Within seconds, America cringed. Social media was abuzz with criticism and jokes about his broken English and challenged speaking ability.
But, more than any other segment of society, Winston made middle-class, educated black America the most uncomfortable because he looked and sounded like the stereotype that black America has tried to fend off in corporate America.
Comments on social media among African Americans were nonstop — some in jest, some horrible and others angry with Winston, Florida State, the education system and anyone who had a hand in his development.
It even drew a tweet, “Am I listening to English?” from Alabama star quarterback A.J. McCarron’s mother, Dee Dee. Some have called the Tweet racist. I disagree. I do believe, however, that it was mean-spirited and sour grapes because her son had lost the Heisman Trophy competition to Winston.
For that matter, I joined in the Winston-bashing, tweeting that I was happy for him but that he needed the fictional TV crisis manager Olivia Pope to rescue him.
I now regret my words.

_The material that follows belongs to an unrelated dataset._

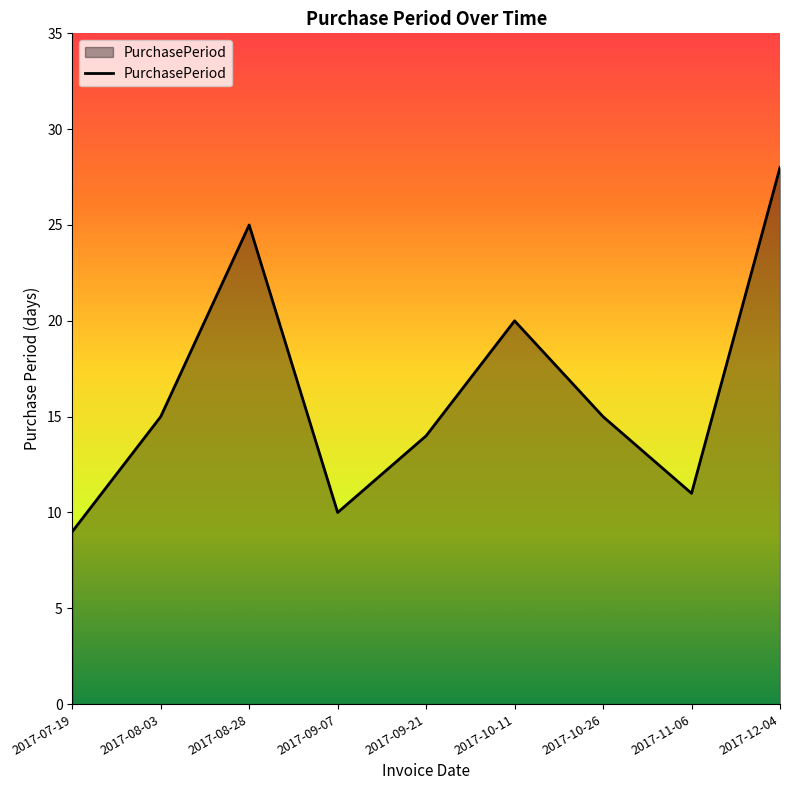

What is the average value?

16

Who the hell was I to criticize a 20-year-old man because he was not well-polished and was lacking in his use of the English language? If he had been any other minority ethnic group or some good ‘ole country boy, I and most everyone else probably would have given him a pass.
When I was 21, I went on my first job interview at a local newspaper wearing a powder-blue leisure suit, a floral print shirt with an open collar, a white belt and a pair of dark brown platform shoes. My afro was well-shaped.
On the tough streets of south Baton Rouge where I grew up, my attire was “tight.” However, the editor at the interview probably didn’t know what to make of me. My writing showed some promise, and I could converse with him. But, Lord knows, my outfit probably scared the dickens out of him.
Later that day, my girlfriend was horrified that I had gone on an interview dressed in my homeboy hookup and said I was lucky to be granted a second interview.
She advised me to cut my hair a little (just enough so that I wouldn’t be surrendering to “The Man.”), wear a shirt, tie and jacket. The next interview lasted about 5 minutes before I had the job.
The difference for me was that someone taught me how to be prepared for what I had to face.
Winston was a great football and baseball player in high school. The thinking of many around him may have been that the combination of throwing, running, catching and hitting would make money from a professional contract fall like raindrops on him in the future.
But then came the interviews last Monday night. But most of us saw it coming after the horrible interviews he did last year after a district attorney in Tallahassee, Fla., determined there was not enough evidence to charge him with the sexual assault of a young woman.
His interviews were hard to deal with. I heard people, especially close friends, say afterward that Florida State shouldn’t allow him to do interviews until he had considerable interview skills training.
Some colleges won’t allow some or all of their freshmen football players to do interviews with the media. My guess is that those universities spend some of that time preparing those athletes to be able to converse with the media.
I suspect that in the offseason, “Famous Jameis” will be doing the same thing. And, maybe next year he will be a little better than he was Monday night. And, if he’s not, hopefully we’ll get over it.